Each verification call sends the following to Forge:

  • action -- the tool name (e.g., "send_payment")
  • agent_id -- which agent is making the call
  • params -- the tool arguments as a dictionary
  • policy -- which policy to evaluate against

Forge evaluates the action and returns a verdict with a proof_id for audit trail purposes.


Forge Execute -- Receipt Tracking

Track every tool execution with cryptographic receipts using Forge Execute.

ForgeExecuteHook -- Manual Receipt Emission

from forge_pydantic_ai import ForgeExecuteHook

hook = ForgeExecuteHook(
    task_id="task_abc123",
    agent_id="finance-agent",
)

# Emit a receipt when a tool is used
receipt = hook.on_tool_use("payment.send")
# {"receipt_id": "rx_...", "chain_index": 42}

forge_execute_wrapper -- Automatic Receipt Emission

from forge_pydantic_ai import forge_execute_wrapper

@forge_execute_wrapper(task_id="task_abc123", agent_id="finance-agent")
async def send_payment(ctx, amount: float, recipient: str) -> str:
    """Send a payment to a recipient."""
    return process_payment(amount, recipient)

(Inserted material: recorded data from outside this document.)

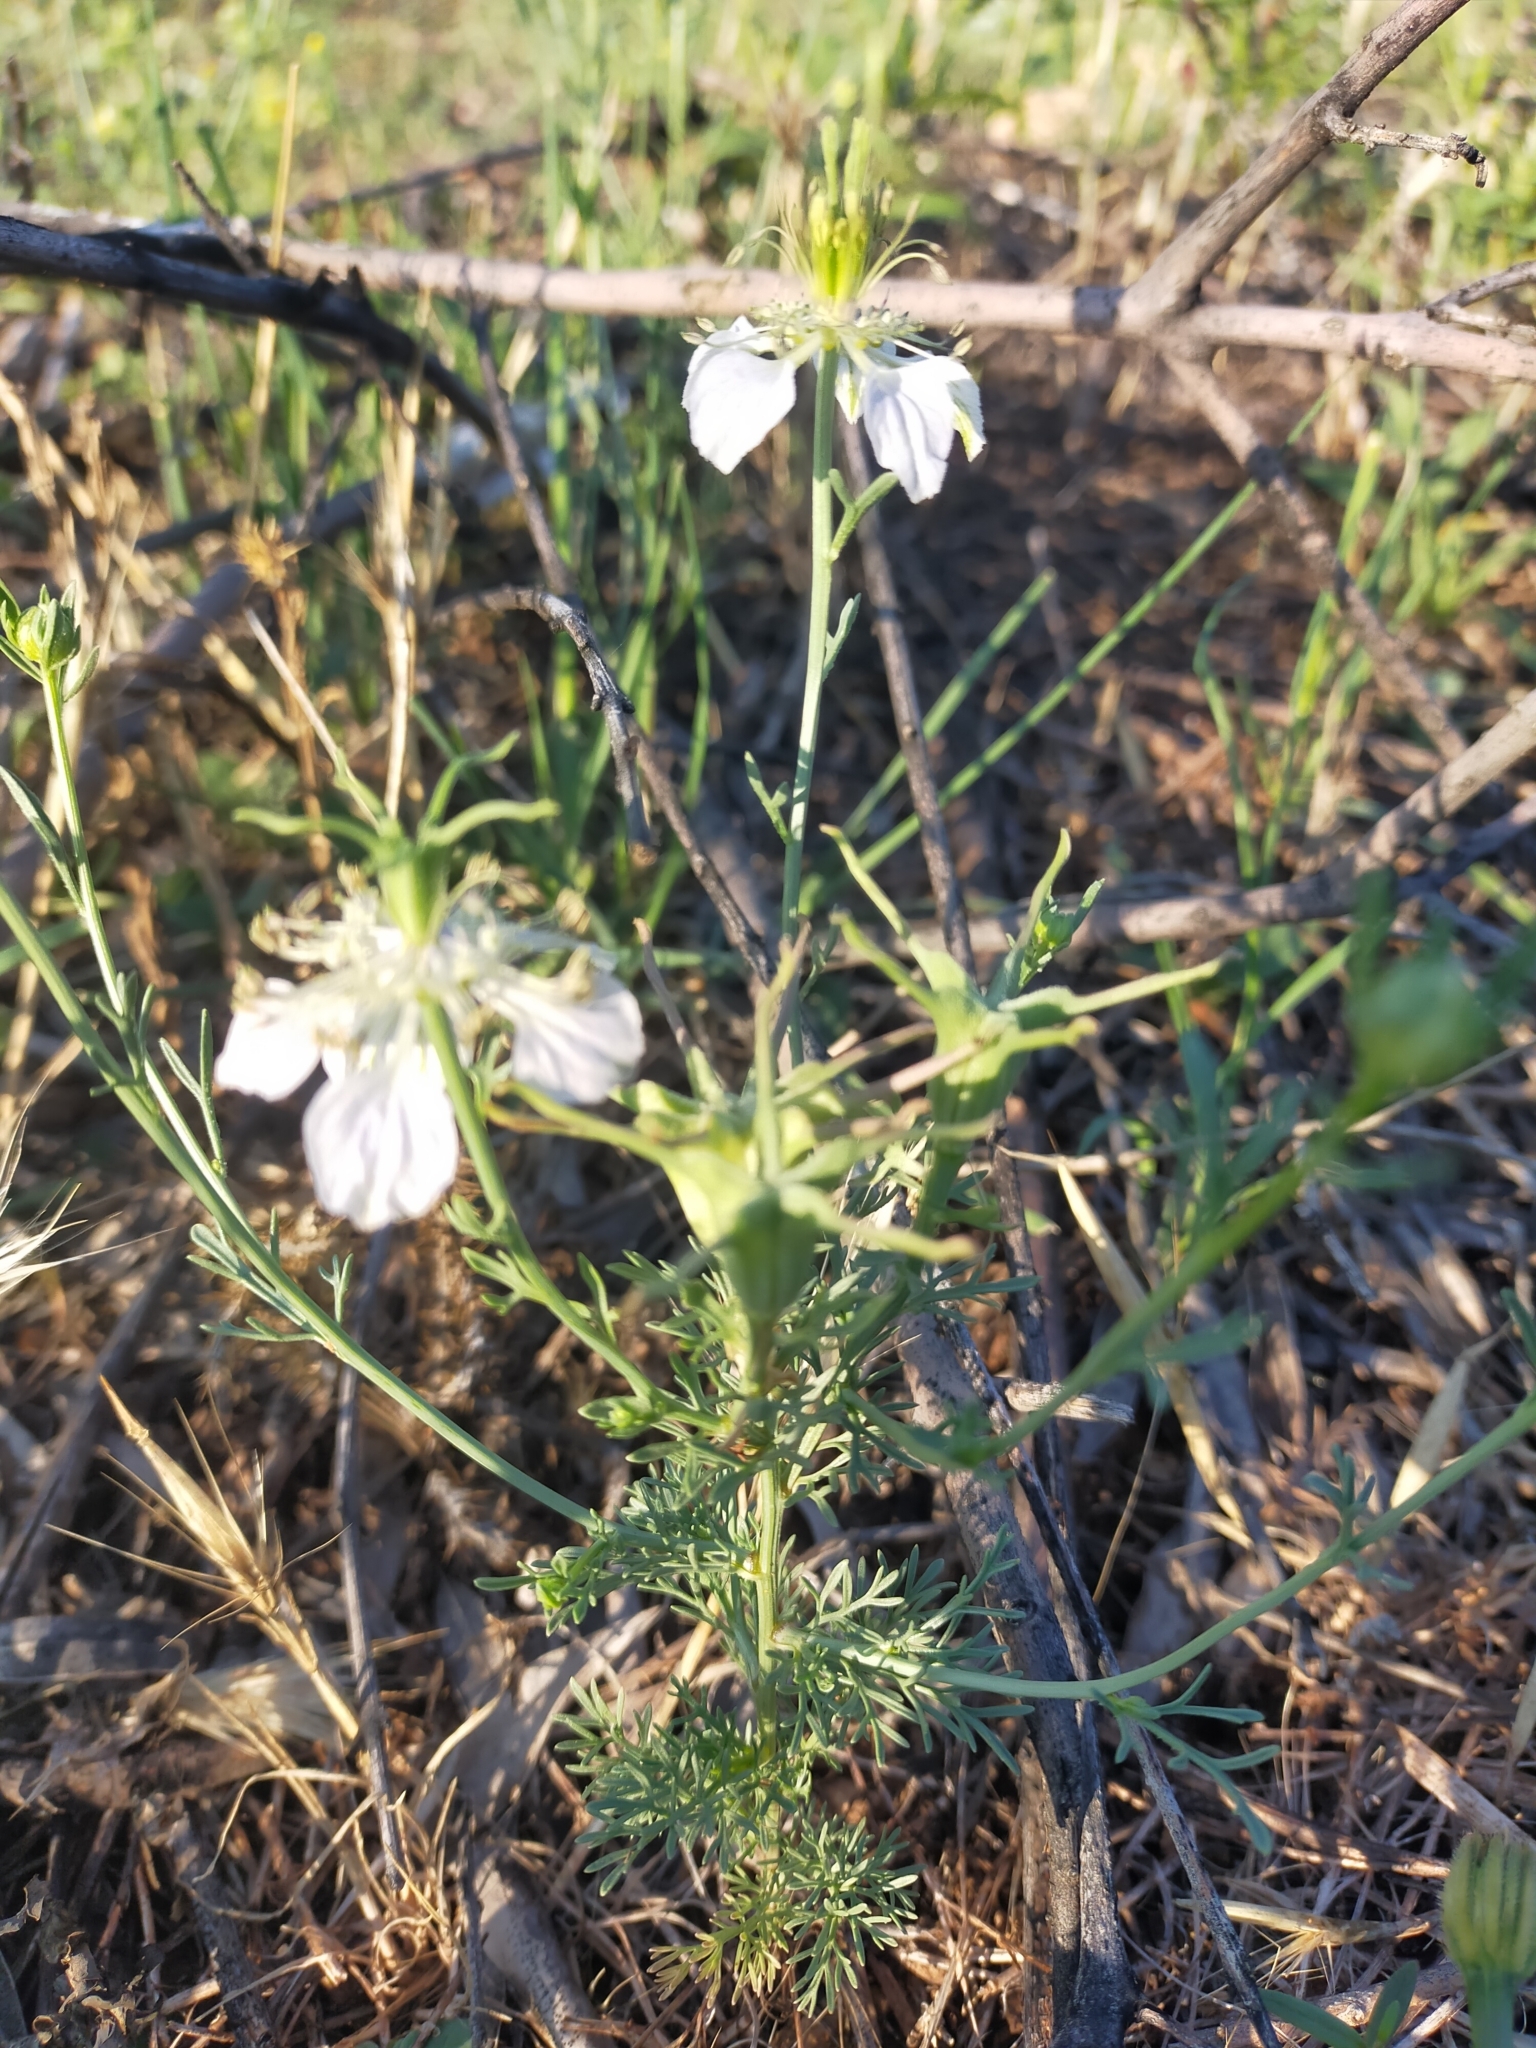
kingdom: Plantae
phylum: Tracheophyta
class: Magnoliopsida
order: Ranunculales
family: Ranunculaceae
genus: Nigella
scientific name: Nigella gallica
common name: Pale fennel-flower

Every successful tool execution automatically emits a signed receipt to the Forge Execute chain.


Combining Verify + Execute

Use both Forge Verify (pre-execution policy check) and Forge Execute (post-execution receipt) together:

from forge_pydantic_ai import forge_tool_wrapper, forge_execute_wrapper

@forge_execute_wrapper(task_id="task_abc123", agent_id="finance-agent")
@forge_tool_wrapper(policy="finance-controls")
async def send_payment(ctx, amount: float, recipient: str) -> str:
    """Send a payment to a recipient."""
    return process_payment(amount, recipient)

The flow:

  1. Forge Verify checks the action against your policy -- blocks if denied.
  2. The tool executes (only if approved).
  3. Forge Execute emits a signed receipt for the completed action.